(DATA EXCERPTS)
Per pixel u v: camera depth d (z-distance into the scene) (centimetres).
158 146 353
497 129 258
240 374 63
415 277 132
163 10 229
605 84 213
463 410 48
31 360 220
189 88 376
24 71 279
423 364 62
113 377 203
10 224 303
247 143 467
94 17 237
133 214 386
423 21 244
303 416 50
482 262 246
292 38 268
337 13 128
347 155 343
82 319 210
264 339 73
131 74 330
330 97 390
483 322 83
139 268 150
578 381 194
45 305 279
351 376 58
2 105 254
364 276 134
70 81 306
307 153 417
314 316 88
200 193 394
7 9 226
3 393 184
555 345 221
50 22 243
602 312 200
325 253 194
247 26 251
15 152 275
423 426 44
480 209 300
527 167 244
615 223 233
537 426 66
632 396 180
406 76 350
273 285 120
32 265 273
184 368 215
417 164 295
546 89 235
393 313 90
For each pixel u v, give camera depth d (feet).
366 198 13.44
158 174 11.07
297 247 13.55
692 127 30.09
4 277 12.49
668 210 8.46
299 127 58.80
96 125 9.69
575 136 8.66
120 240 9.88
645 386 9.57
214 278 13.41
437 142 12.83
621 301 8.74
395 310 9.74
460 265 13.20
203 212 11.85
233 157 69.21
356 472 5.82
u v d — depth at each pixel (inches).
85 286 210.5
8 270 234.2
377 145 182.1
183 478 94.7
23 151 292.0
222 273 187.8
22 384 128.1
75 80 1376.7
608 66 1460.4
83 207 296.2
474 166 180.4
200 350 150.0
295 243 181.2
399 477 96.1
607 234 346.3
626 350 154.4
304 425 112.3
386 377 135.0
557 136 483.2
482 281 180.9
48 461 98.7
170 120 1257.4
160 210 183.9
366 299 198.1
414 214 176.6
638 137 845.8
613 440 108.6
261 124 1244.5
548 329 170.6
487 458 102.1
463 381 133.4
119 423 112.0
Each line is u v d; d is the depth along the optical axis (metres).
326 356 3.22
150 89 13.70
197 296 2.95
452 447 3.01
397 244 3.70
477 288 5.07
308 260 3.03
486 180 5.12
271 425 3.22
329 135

(WHAT IS REQUIRED) Everything from the line with "22 384 128.1" through the last line of the entries is to be written out again, unchanged; nothing else belongs in the answer.

(EXERCISE SOLUTION)
22 384 128.1
75 80 1376.7
608 66 1460.4
83 207 296.2
474 166 180.4
200 350 150.0
295 243 181.2
399 477 96.1
607 234 346.3
626 350 154.4
304 425 112.3
386 377 135.0
557 136 483.2
482 281 180.9
48 461 98.7
170 120 1257.4
160 210 183.9
366 299 198.1
414 214 176.6
638 137 845.8
613 440 108.6
261 124 1244.5
548 329 170.6
487 458 102.1
463 381 133.4
119 423 112.0
Each line is u v d; d is the depth along the optical axis (metres).
326 356 3.22
150 89 13.70
197 296 2.95
452 447 3.01
397 244 3.70
477 288 5.07
308 260 3.03
486 180 5.12
271 425 3.22
329 135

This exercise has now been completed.